The remaining blocker is not modeling capability. Moshi demonstrated that full duplex conversation is technically achievable with a small team and modest compute. The blocker is integration: building a full duplex model that can accept backend LLM updates without requiring a full re-training cycle. Once that modular connection layer exists, full duplex can offer the same plug-and-play flexibility as cascade systems today, while removing the turn-taking constraint entirely.

Gradium's position is that cascade with semantic VAD is the right production architecture today.

What Are the Practical Implications for Voice Agent Developers in 2026?

For developers building voice agents today, the turn-taking architecture they choose has concrete consequences.

If using a cascade system with rule-based VAD: the agent will interrupt users who pause to think and require users to adapt their speaking style. The quality of turn-taking depends heavily on VAD configuration and is difficult to tune for natural conversation. This is the current baseline for most production deployments.

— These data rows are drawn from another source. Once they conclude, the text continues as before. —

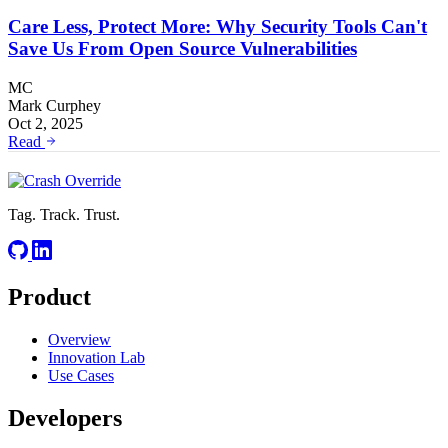
Care Less, Protect More: Why Security Tools Can't
Save Us From Open Source Vulnerabilities
MC
Mark Curphey
Oct 2, 2025
Read
Tag. Track. Trust.
Product
Overview
Innovation Lab
Use Cases
Developers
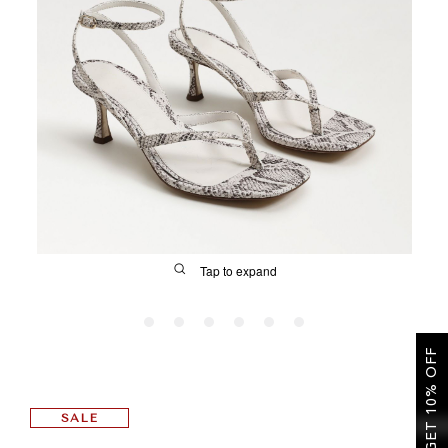
SALE
CIRCUS NY
Tap to expand
GET 10% OFF
FIT
SALE
&
Size Guide | Women's Shoes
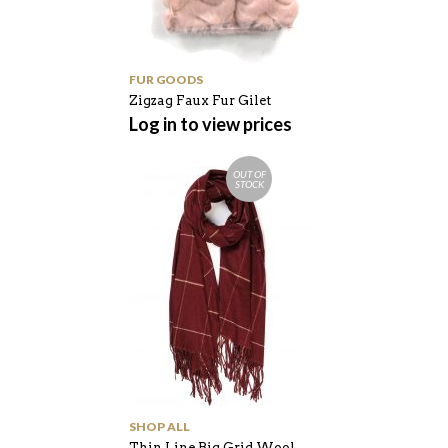
FUR GOODS
Zigzag Faux Fur Gilet
Log in to view prices
OUT OF
STOCK
SHOP ALL
Thin Line Big Grid Wool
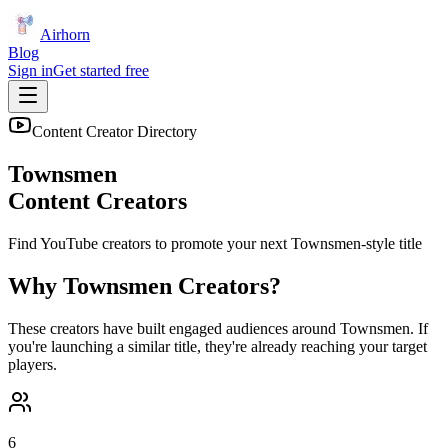
Airhorn
Blog
Sign in
Get started free
Content Creator Directory
Townsmen
Content Creators
Find YouTube creators to promote your next
Townsmen
-style title
Why
Townsmen
Creators?
These creators have built engaged audiences around
Townsmen
. If
you're launching a similar title, they're already reaching your target
players.
6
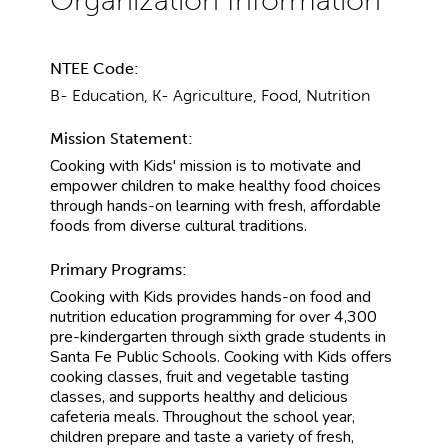
NTEE Code:
B- Education, K- Agriculture, Food, Nutrition
Mission Statement:
Cooking with Kids' mission is to motivate and
empower children to make healthy food choices
through hands-on learning with fresh, affordable
foods from diverse cultural traditions.
Primary Programs:
Cooking with Kids provides hands-on food and
nutrition education programming for over 4,300
pre-kindergarten through sixth grade students in
Santa Fe Public Schools. Cooking with Kids offers
cooking classes, fruit and vegetable tasting
classes, and supports healthy and delicious
cafeteria meals. Throughout the school year,
children prepare and taste a variety of fresh,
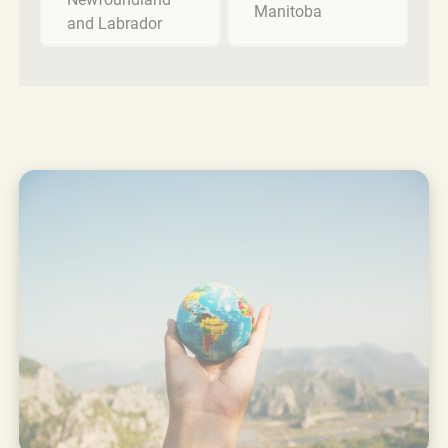
Manitoba
and Labrador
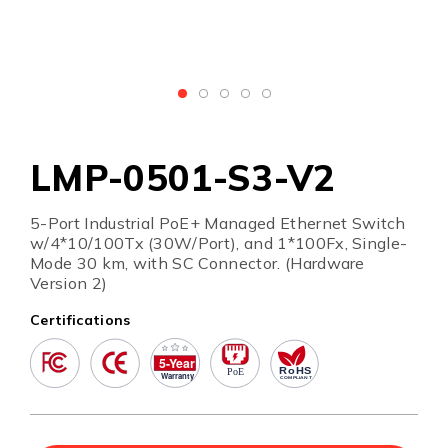
LMP-0501-S3-V2
5-Port Industrial PoE+ Managed Ethernet Switch
w/4*10/100Tx (30W/Port), and 1*100Fx, Single-
Mode 30 km, with SC Connector. (Hardware
Version 2)
Certifications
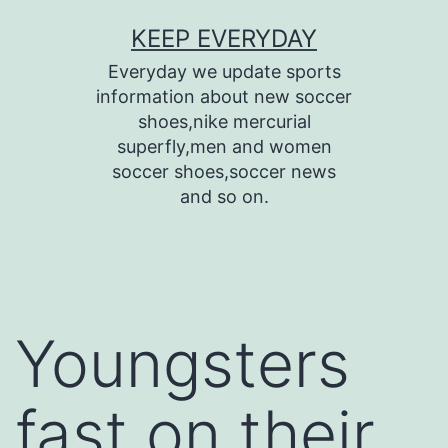
Skip
KEEP EVERYDAY
to
Everyday we update sports
content
information about new soccer
shoes,nike mercurial
superfly,men and women
soccer shoes,soccer news
and so on.
Youngsters
fast on their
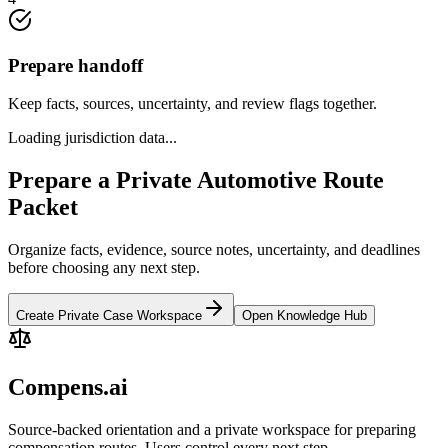
Prepare handoff
Keep facts, sources, uncertainty, and review flags together.
Loading jurisdiction data...
Prepare a Private Automotive Route
Packet
Organize facts, evidence, source notes, uncertainty, and deadlines
before choosing any next step.
Create Private Case Workspace
Open Knowledge Hub
Compens.ai
Source-backed orientation and a private workspace for preparing
compensation routes. Users control every next step.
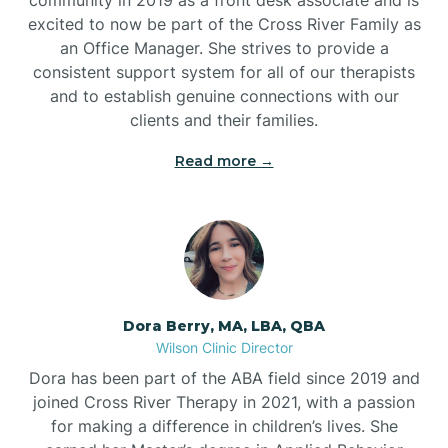
excited to now be part of the Cross River Family as
an Office Manager. She strives to provide a
consistent support system for all of our therapists
and to establish genuine connections with our
clients and their families.
Read more →
Dora Berry, MA, LBA, QBA
Wilson Clinic Director
Dora has been part of the ABA field since 2019 and
joined Cross River Therapy in 2021, with a passion
for making a difference in children’s lives. She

If using a cascade system with semantic VAD: end-of-turn detection uses linguistic context in addition to silence. The most disruptive failure mode (interrupting a user who is mid-thought) is reduced. Users do not need to adapt their cadence as much. The interaction remains turn-based but functions more naturally within that constraint.

If using a full duplex model: the turn-based structure disappears. Latency in the traditional sense no longer applies. The interaction behaves more like a phone conversation between humans. The current tradeoff is modularity: changing the underlying intelligence requires re-training the model.

The latency data from the Coval STT benchmark (May 2026) gives context for the cascade pipeline in production: the STT step alone contributes between 992 ms and 2,080 ms of TTFT depending on the model chosen, before the LLM and TTS steps are added. Semantic VAD reduces the end-of-turn detection error rate within that pipeline; it does not reduce the pipeline's fundamental latency floor.

How Should You Frame the Turn-Taking Choice?

Turn-taking is the mechanism through which most voice agents decide when to listen and when to speak. The dominant approach, Voice Activity Detection with rule-based thresholds, produces an interaction that requires the user to adapt to the agent. This is not a configuration issue. It is an architectural constraint: applying handcrafted rules to a problem that scales better with learned models trained on the right data.

Semantic VAD reduces the most disruptive failure modes within cascade architecture by adding linguistic context to the end-of-turn decision. Full duplex removes the concept of turns entirely, enabling a conversation that behaves like a phone call between two humans. Both approaches represent progress on the same underlying problem.

The research demonstrating that full duplex is achievable already exists in the form of Moshi, built by the founding team of Gradium at Kyutai.

For developers building voice agents today, the choice between rule-based VAD, semantic VAD, and eventual full duplex is a choice between three different points on a spectrum from rule-governed to learned conversation dynamics. Each has different cost, latency, naturalness, and modularity tradeoffs. The direction of travel is clear.